Una circunstancia le afirmaba cada vez más en esta creencia, y era que algunas mañanas, al limpiar el cuarto de su señor, encontraba sobre la mesa pliegos de papel cubiertos de renglones desiguales que el asistente, con la torpeza propia del que en su niñez sólo llegó a adivinar en la escuela lo que podía ser la lectura, iba descifrando. De este modo supo Perico que su amo pasaba las noches haciendo versos y que éstos siempre iban dirigidos a una tal Enriqueta, nombre que el asistente no adivinaba a quién pudiera pertenecer por más que repasaba en su memoria todas las señoritas cursis, hijas de pupileras y modistillas con quienes el capitán había distraído el tedio de la vida de guarnición.
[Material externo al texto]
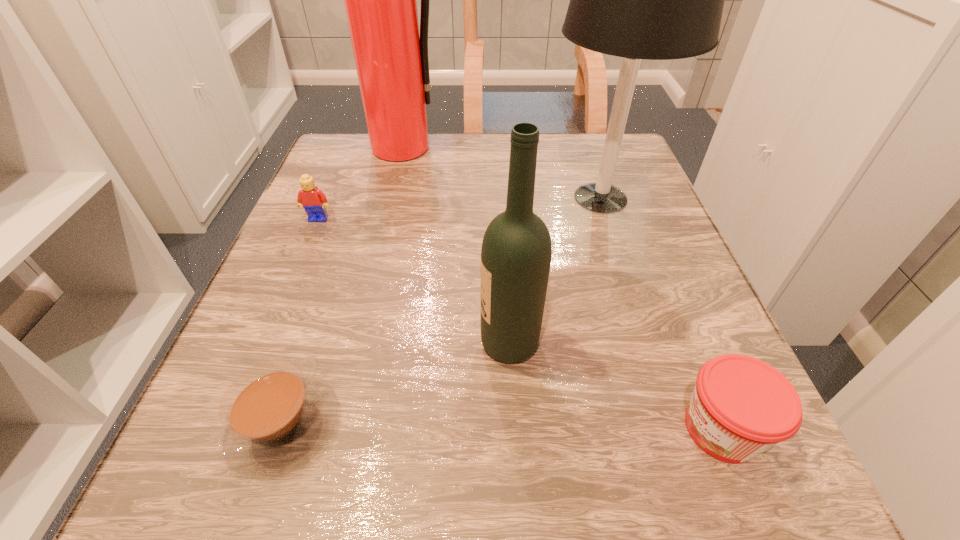
Identify the location of free space between the fire extinguisher and the fourth farthest object. The image size is (960, 540). [x=456, y=245].

At what (x,y) coordinates should I click in order to perform the action: click on free space between the cappuccino and the fire extinguisher. Please return your answer as a coordinate pair (x, y). The width and height of the screenshot is (960, 540). Looking at the image, I should click on (343, 287).

Find the location of `vacant point located between the fire extinguisher and the shortest object`. vacant point located between the fire extinguisher and the shortest object is located at coordinates (343, 287).

This screenshot has width=960, height=540. What are the coordinates of `free spot between the wine bottle and the Lego` in the screenshot? It's located at (414, 281).

Find the location of a particular element. This screenshot has width=960, height=540. free spot between the table lamp and the farthest object is located at coordinates (502, 173).

Locate an element on the screen. The height and width of the screenshot is (540, 960). free area in between the fourth shortest object and the fire extinguisher is located at coordinates (456, 245).

Identify which object is located as the nearest to the fire extinguisher. Please provide its 2D coordinates. Your answer should be formatted as a tuple, i.e. [(x, y)], where the tuple contains the x and y coordinates of a point satisfying the conditions above.

[(313, 200)]

Where is `object identified as the fourth closest to the fourth shortest object`? The image size is (960, 540). object identified as the fourth closest to the fourth shortest object is located at coordinates (313, 200).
Efectivamente, Alvarez combatía la tristeza que de él se apoderaba apenas se encerraba en su habitación, escribiendo versos a la hija de Baselga, a quien sólo una vez había visto, y cuando no desahogaba de este modo su fiebre amorosa, iba a situarse en la calle de Atocha, y transcurrían para él las horas paseando la acera de enfrente de la casa del conde, siempre acechando una ocasión para contemplar el rostro de Enriqueta.
El carácter tenaz e impresionable de Alvarez se revelaba en aquella ocasión en toda su plenitud.
Ni las lluvias, ni el frío, ni la insolente curiosidad de los vecinos, conseguían apartarle de aquella continua observación, de aquel implacable acecho llevado a cabo sin ningún plan ni propósito fijo.
Todo lo que las curiosidades de los transeúntes y las furibundas miradas del grueso portero de la casa de Baselga lograron de la tenacidad del joven capitán, fué que éste se despojase de su uniforme para ser menos notado, y que, vestido de paisano, siguiese paseando la calle con todo el aspecto de un poeta bohemio a quien le sienta mal la ropa.
No compensaba el éxito la tenacidad que en aquel asedio mostraba el capitán.
Algunas veces logró contemplar en uno de los balcones del piso principal, por muy breves instantes, a la hermosa Enriqueta vestida en traje de casa; pero estas apariciones fueron poco frecuentes, y, en cambio, todas las tardes veía pasar, tras los cristales de alguna ventana, los coléricos ojos de la baronesa y su boca contraída por un gesto de rabia.